We just launched a Make Me an Instrument: A Guide to Civil Discourse For Individuals and For Groups. This free 5-week online curriculum was built in conjunction with The Episcopal Church’s Office of Government Relations and its Department of Faith Formation. The course is free to anyone who would like to take it.
Presiding Bishop Michael Curry has said: [L]ove the neighbor you like and love the neighbor you don’t like. Love the neighbor you agree with and the neighbor you don’t agree with. Love your Democrat neighbor, your Republican neighbor. Your black neighbor and your white neighbor, your Anglo neighbor, your Latino, your LGBTQ neighbor. Love your neighbor. That’s why we’re here.
In this curriculum, representatives and teachers from across the church teach civil discourse as a skill that we can develop and use to build healthier communities through building relationships across divisions within those communities.
The course instructors teach civil discourse as a specific style of conversation that requires particular skills and practices. Civil discourse is engagement in conversation intended to enhance understanding. Rabbi Steve Gutow, speaking at the Episcopal Church’s event Civil Discourse in America, remarked that “civility is simply demonstrating respect for the dignity of our fellow humans—even those humans with whom we have sharp disagreement. Civility is allowing others to speak, and having the humility to admit that we may have something to learn. Civility favors truth over cheap gain, and patience over knee-jerk judgment.”

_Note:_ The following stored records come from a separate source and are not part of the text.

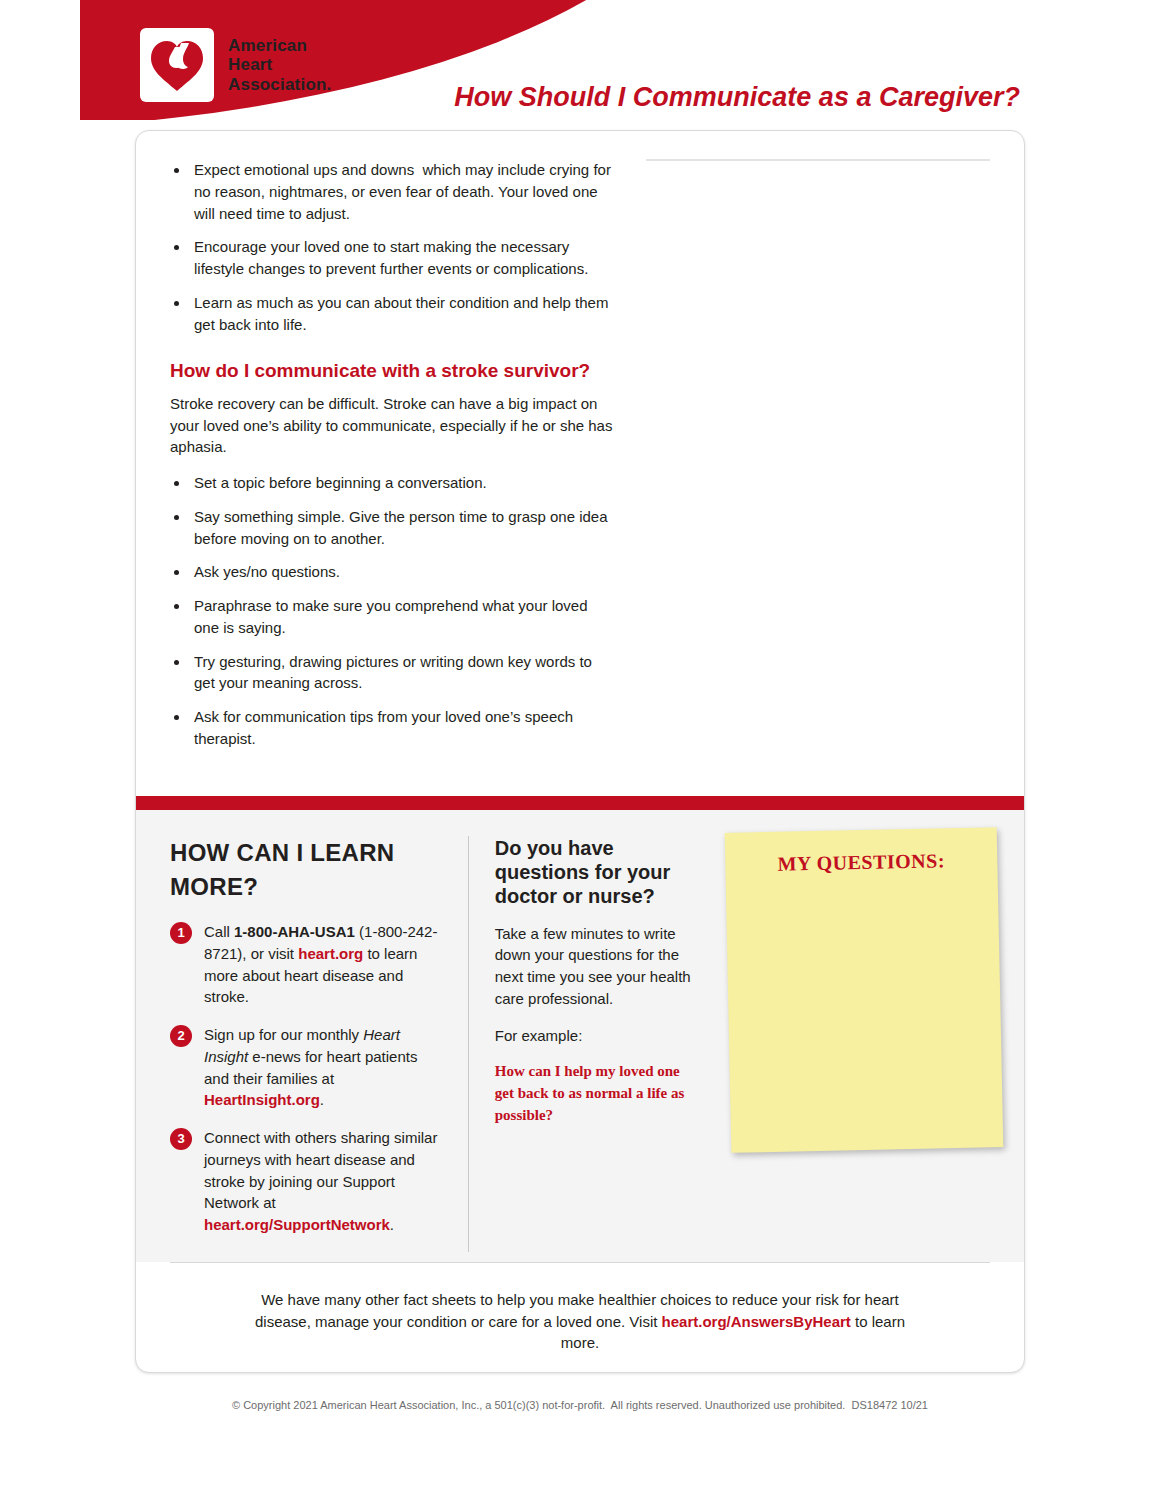American
Heart
Association.
How Should I Communicate as a Caregiver?
Expect emotional ups and downs which may include crying for no reason, nightmares, or even fear of death. Your loved one will need time to adjust.
Encourage your loved one to start making the necessary lifestyle changes to prevent further events or complications.
Learn as much as you can about their condition and help them get back into life.
How do I communicate with a stroke survivor?
Stroke recovery can be difficult. Stroke can have a big impact on your loved one’s ability to communicate, especially if he or she has aphasia.
Set a topic before beginning a conversation.
Say something simple. Give the person time to grasp one idea before moving on to another.
Ask yes/no questions.
Paraphrase to make sure you comprehend what your loved one is saying.
Try gesturing, drawing pictures or writing down key words to get your meaning across.
Ask for communication tips from your loved one’s speech therapist.
HOW CAN I LEARN MORE?
1 Call 1-800-AHA-USA1 (1-800-242-8721), or visit heart.org to learn more about heart disease and stroke.
2 Sign up for our monthly Heart Insight e-news for heart patients and their families at HeartInsight.org.
3 Connect with others sharing similar journeys with heart disease and stroke by joining our Support Network at heart.org/SupportNetwork.
Do you have questions for your doctor or nurse?
Take a few minutes to write down your questions for the next time you see your health care professional.
For example:
How can I help my loved one get back to as normal a life as possible?
MY QUESTIONS:
We have many other fact sheets to help you make healthier choices to reduce your risk for heart disease, manage your condition or care for a loved one. Visit heart.org/AnswersByHeart to learn more.
© Copyright 2021 American Heart Association, Inc., a 501(c)(3) not-for-profit. All rights reserved. Unauthorized use prohibited. DS18472 10/21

The goal of these conversations is to be in deeper relationship and to more truly know each others’ dignity and worth. We strive for this deeper relationship so that when we go out to do our own advocacy, activism, and community engagement, we are better informed about who the “other” is without dehumanizing or demonizing them.
As well as explaining the practice of civil discourse, the reasons for using it, and its grounding in scripture and the sacraments, the instructors address challenges that can arise with the “listen and learn” approach they advocate. What if one group has been exploited by another? Is it unjust to expect the marginalized to listen to the privileged? What is the risk a conversation becomes mired in theory rather than allowing us to deepen our relationships with one another? And what if we all listen and value each other’s conversations and find that in the end, we simply do not share the same values? Or what if we do share values but are so hopelessly divided over how to achieve our goals that the values shared seem unimportant? What if the other conversational partner won’t abide by the “respectful listening” rules? All of these important questions, and many others, are covered in this curriculum.
This civil discourse curriculum offers hope that by using the tool of civil discourse, we can find new ways to love our neighbor. We look forward to exploring it with you.